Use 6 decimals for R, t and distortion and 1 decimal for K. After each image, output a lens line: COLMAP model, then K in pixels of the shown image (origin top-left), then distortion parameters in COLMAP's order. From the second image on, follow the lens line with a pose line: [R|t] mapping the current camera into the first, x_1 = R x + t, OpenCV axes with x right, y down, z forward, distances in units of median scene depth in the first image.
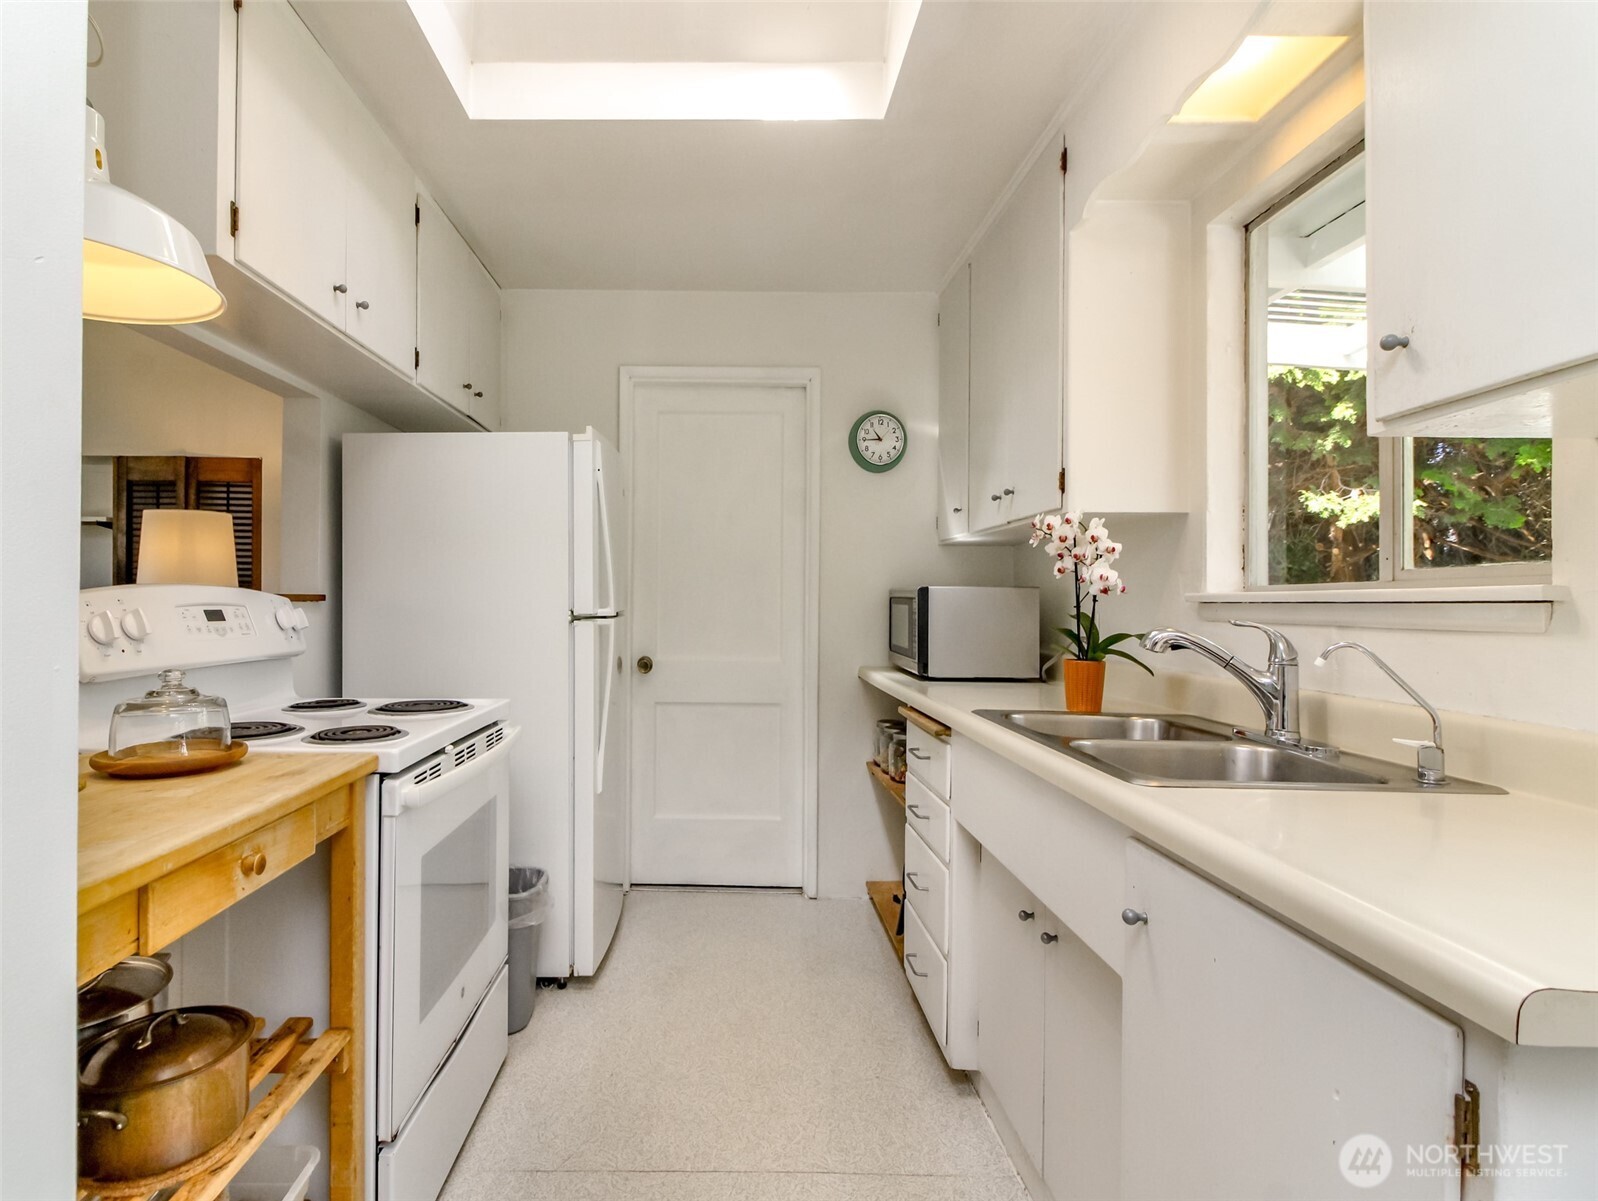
lens RADIAL K [[810.1, 0, 716.0], [0, 810.1, 592.2], [0, 0, 1]] dist [0.013965, -0.008718]
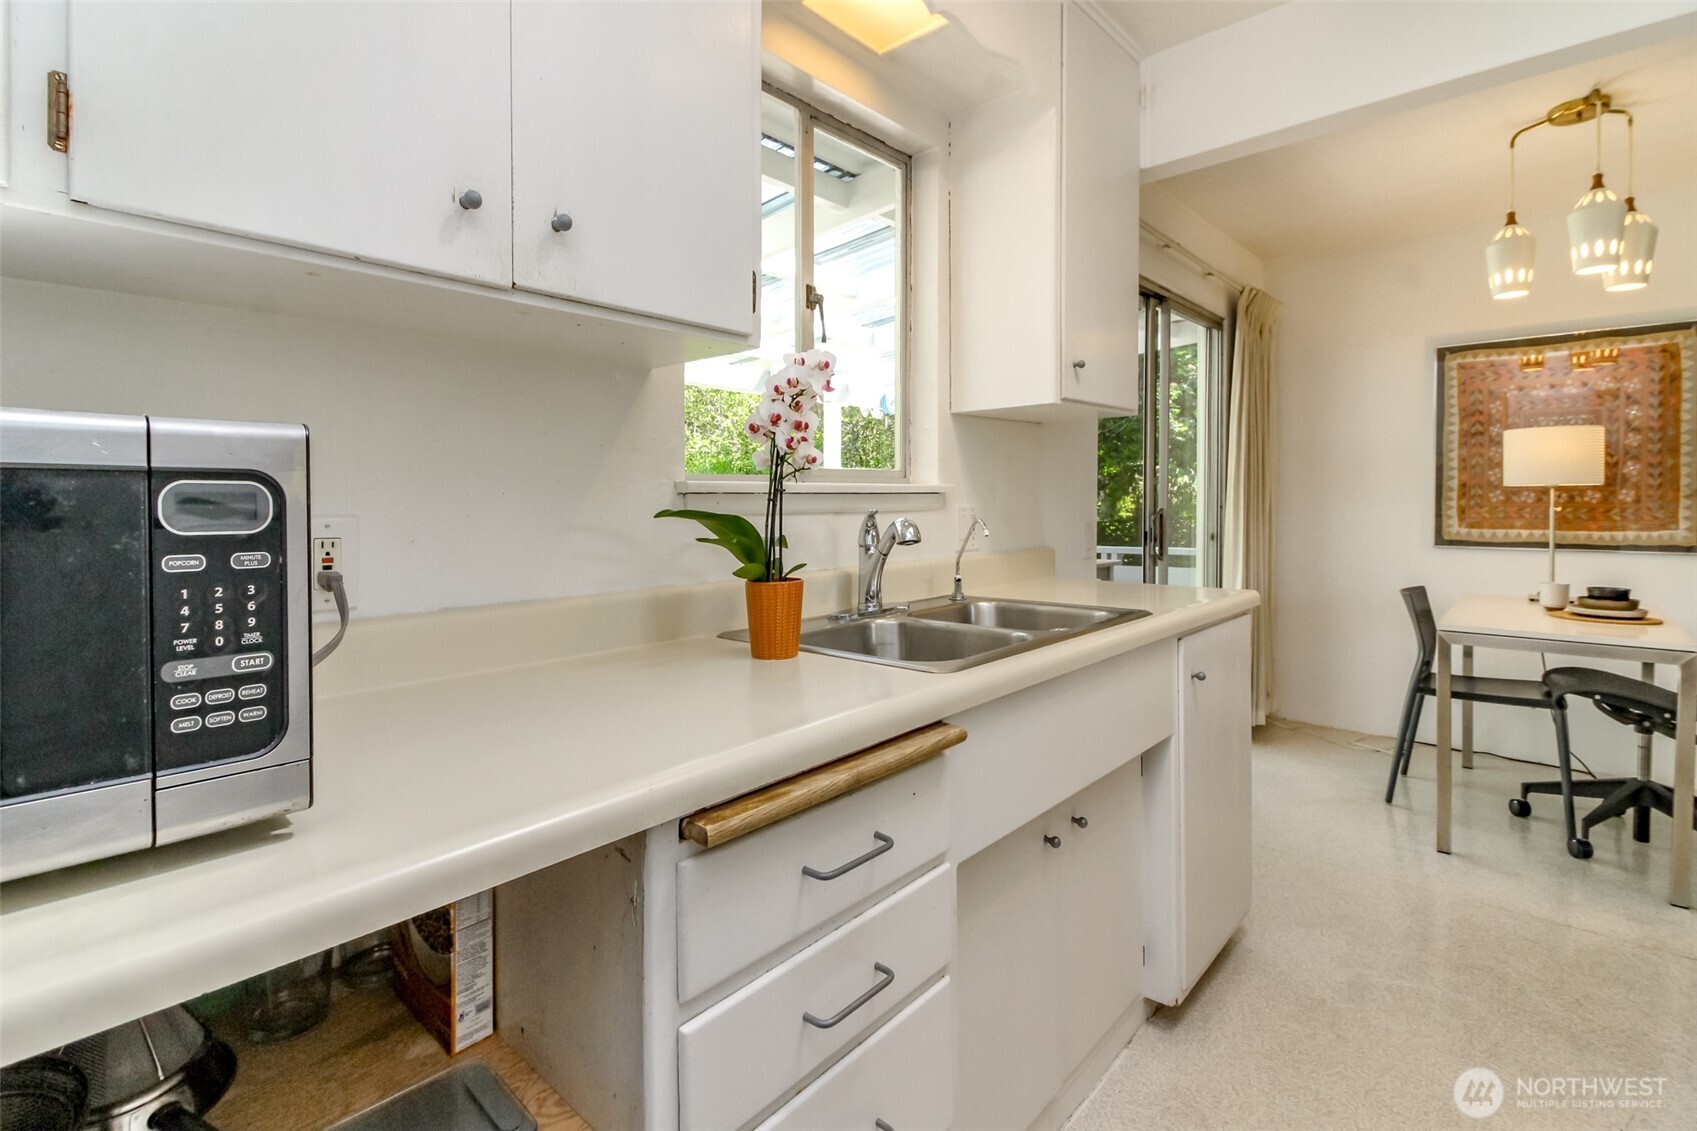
lens RADIAL K [[790.1, 0, 823.7], [0, 790.1, 515.2], [0, 0, 1]] dist [0.014130, -0.009362]
pose [[-0.737127, -0.020297, 0.675449, -0.011992], [-0.010128, 0.999768, 0.018989, 0.017584], [-0.675678, 0.007157, -0.737162, 1.399939]]
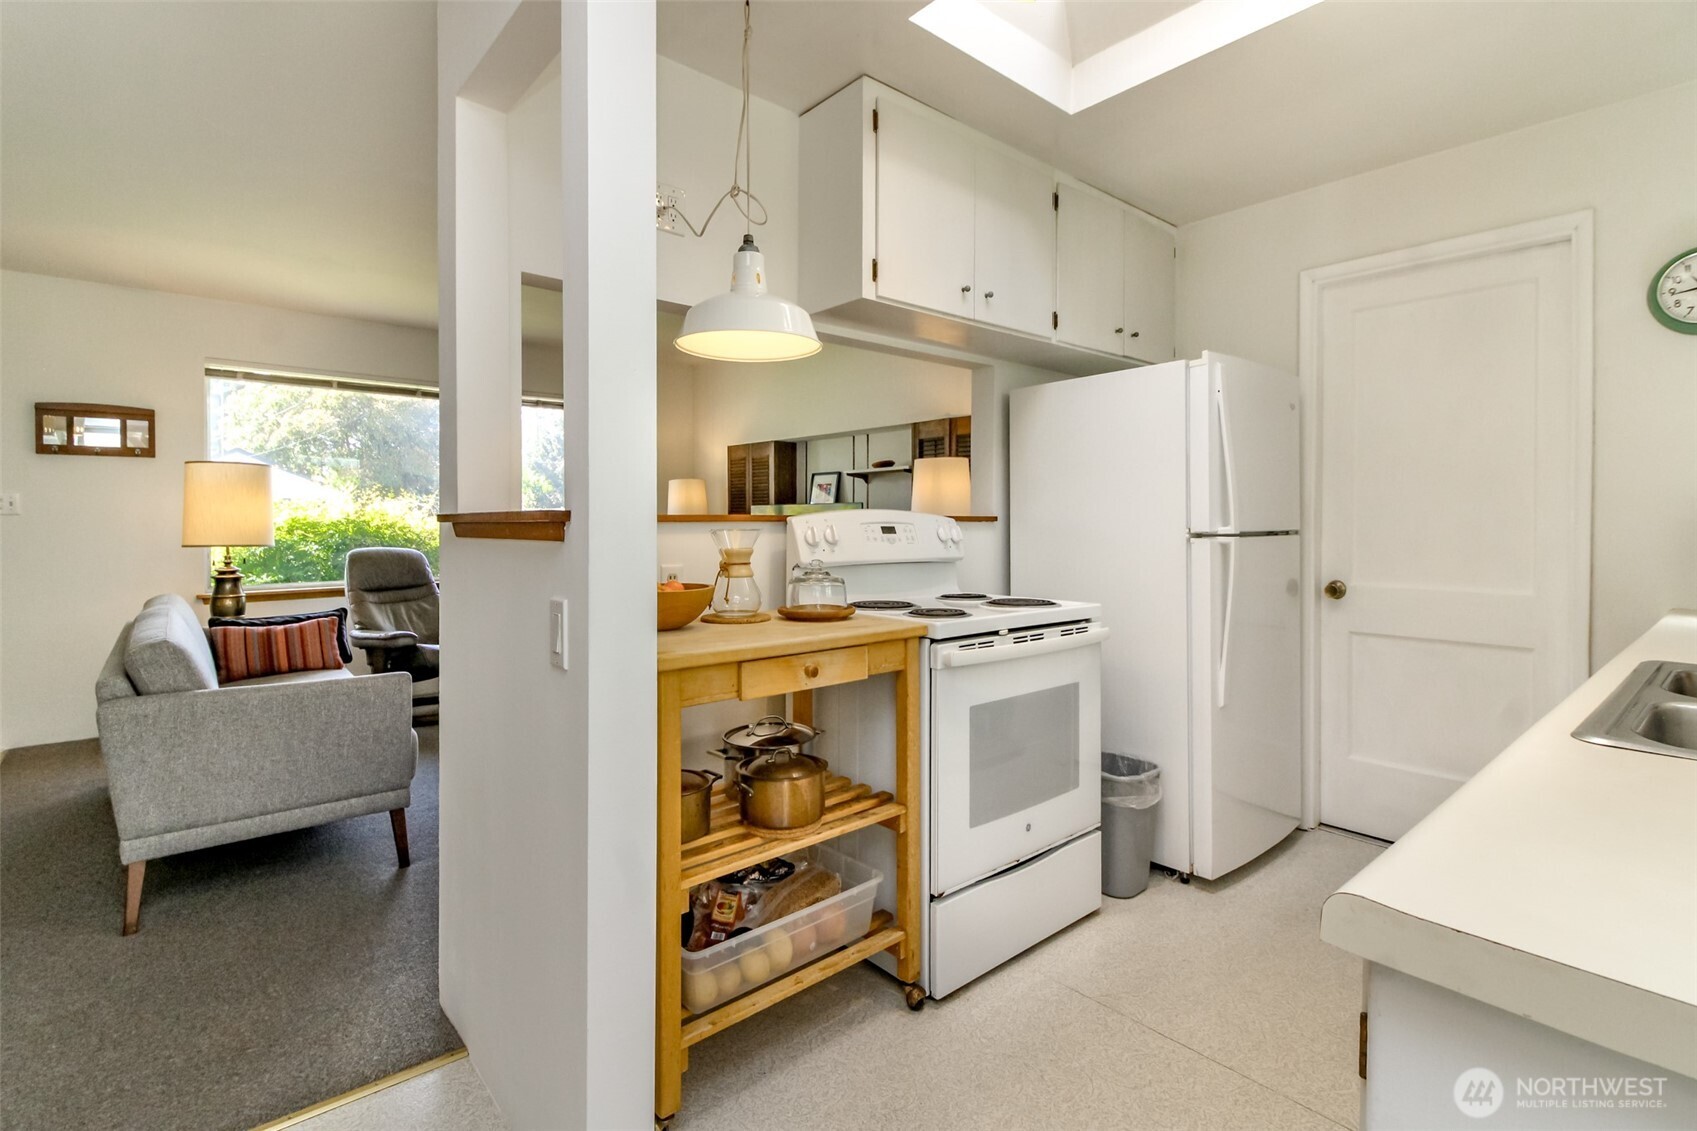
lens RADIAL K [[790.1, 0, 840.8], [0, 790.1, 523.6], [0, 0, 1]] dist [0.014130, -0.009362]
pose [[0.656258, -0.006026, -0.754512, 0.358976], [0.010890, 0.999940, 0.001486, 0.011219], [0.754458, -0.009193, 0.656284, -0.021506]]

☆ ☆ ☆ ☆

TO DO
Set down every entry exactly; omit the pictures.

WRITTEN SOLUTION
Use 6 decimals for R, t and distortion and 1 decimal for K. After each image, output a lens line: COLMAP model, then K in pixels of the shown image (origin top-left), then distortion parameters in COLMAP's order. From the second image on, follow the lens line with a pose line: [R|t] mapping the current camera into the first, x_1 = R x + t, OpenCV axes with x right, y down, z forward, distances in units of median scene depth in the first image.
lens RADIAL K [[810.1, 0, 716.0], [0, 810.1, 592.2], [0, 0, 1]] dist [0.013965, -0.008718]
lens RADIAL K [[790.1, 0, 823.7], [0, 790.1, 515.2], [0, 0, 1]] dist [0.014130, -0.009362]
pose [[-0.737127, -0.020297, 0.675449, -0.011992], [-0.010128, 0.999768, 0.018989, 0.017584], [-0.675678, 0.007157, -0.737162, 1.399939]]
lens RADIAL K [[790.1, 0, 840.8], [0, 790.1, 523.6], [0, 0, 1]] dist [0.014130, -0.009362]
pose [[0.656258, -0.006026, -0.754512, 0.358976], [0.010890, 0.999940, 0.001486, 0.011219], [0.754458, -0.009193, 0.656284, -0.021506]]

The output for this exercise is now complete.